[MATERIAL PROVIDED — start]

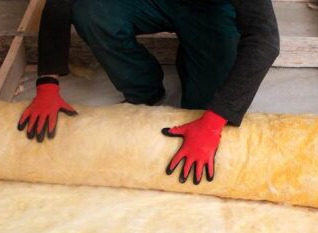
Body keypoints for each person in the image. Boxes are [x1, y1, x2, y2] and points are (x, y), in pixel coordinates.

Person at [17, 0, 279, 185]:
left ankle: (193, 51)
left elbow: (264, 39)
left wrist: (214, 120)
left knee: (202, 107)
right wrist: (47, 83)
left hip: (212, 10)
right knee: (92, 12)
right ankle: (144, 89)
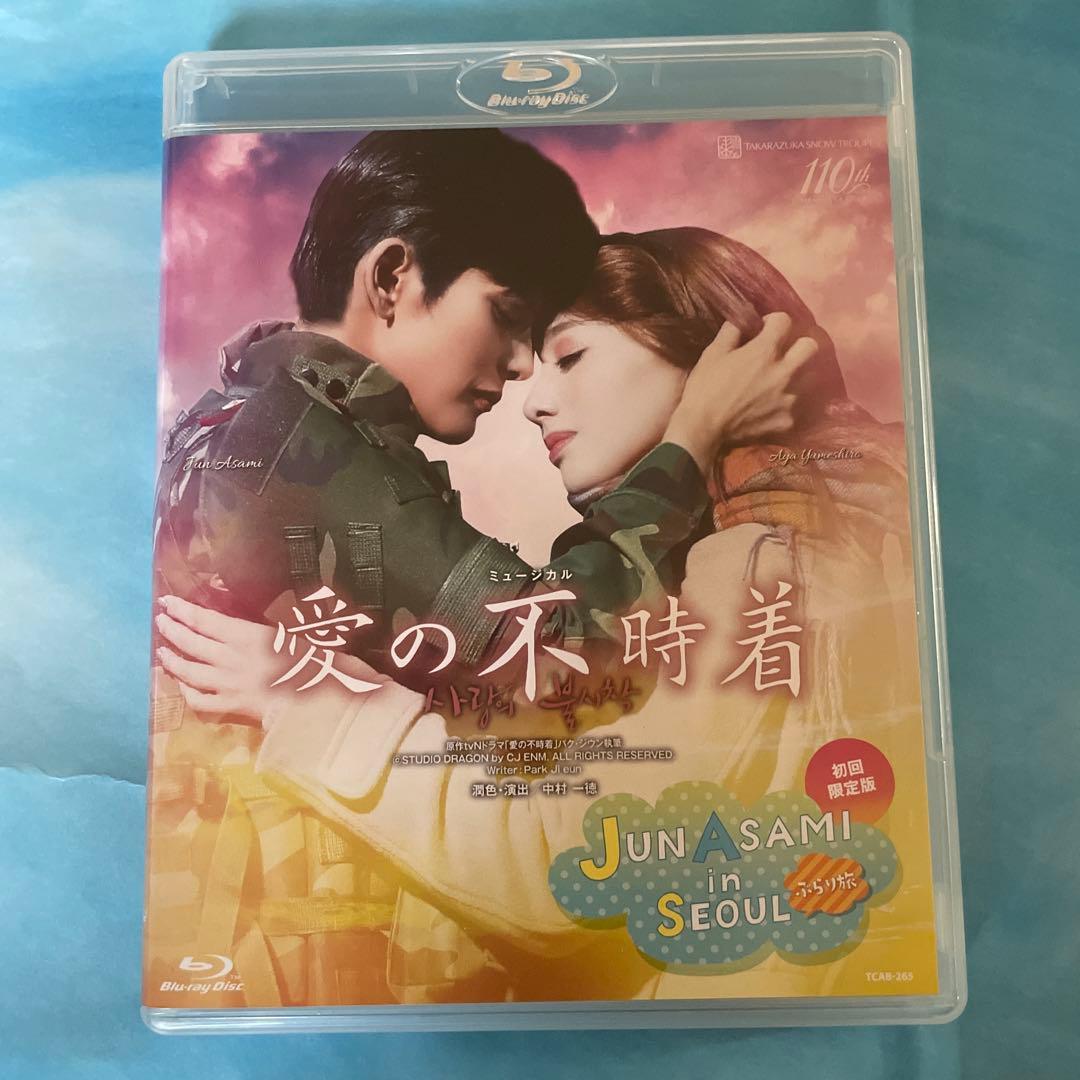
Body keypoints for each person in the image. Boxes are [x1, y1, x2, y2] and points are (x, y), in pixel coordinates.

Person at [154, 228, 917, 1007]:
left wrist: (306, 704)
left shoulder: (775, 556)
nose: (531, 400)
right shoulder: (817, 525)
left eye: (571, 357)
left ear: (718, 360)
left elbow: (574, 858)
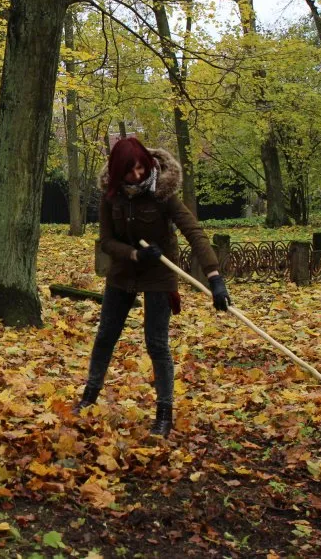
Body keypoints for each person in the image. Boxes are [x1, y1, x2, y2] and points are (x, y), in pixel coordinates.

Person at [76, 138, 230, 437]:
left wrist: (214, 278)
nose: (136, 177)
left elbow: (193, 231)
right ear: (118, 172)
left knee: (156, 343)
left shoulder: (163, 193)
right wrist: (133, 253)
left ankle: (164, 412)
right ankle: (89, 396)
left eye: (140, 169)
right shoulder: (111, 196)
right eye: (129, 172)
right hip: (123, 272)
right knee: (106, 335)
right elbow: (107, 241)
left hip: (160, 274)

[MATERIAL PROVIDED — finish]

**EXERCISE REQUIREMENTS:** Transcribe exactly, and only, the lines from the one with "right knee: (92, 12)" through the final line of the data above. The pictures stay out.

**ANSWER FOR THIS EXERCISE:**
right knee: (92, 12)
right ankle: (144, 89)
Body keypoints for each person in the image. Boxes are [x1, y1, x2, y2] and points are (x, y), in pixel coordinates.

Person at [154, 228, 917, 1007]:
left wrist: (306, 704)
left shoulder: (775, 556)
nose: (531, 400)
right shoulder: (817, 525)
left eye: (571, 357)
left ear: (718, 360)
left elbow: (574, 858)
Body keypoints for each person in the image. Boxes are [x1, y1, x2, y2] and points are (x, y), in pixel coordinates.

Person at [76, 138, 230, 437]:
left wrist: (214, 278)
nose: (136, 177)
left elbow: (193, 231)
right ear: (118, 172)
left knee: (156, 343)
left shoulder: (163, 193)
right wrist: (133, 253)
left ankle: (164, 412)
right ankle: (89, 396)
left eye: (140, 169)
right shoulder: (111, 196)
right eye: (129, 172)
right hip: (123, 272)
right knee: (106, 335)
right elbow: (107, 241)
left hip: (160, 274)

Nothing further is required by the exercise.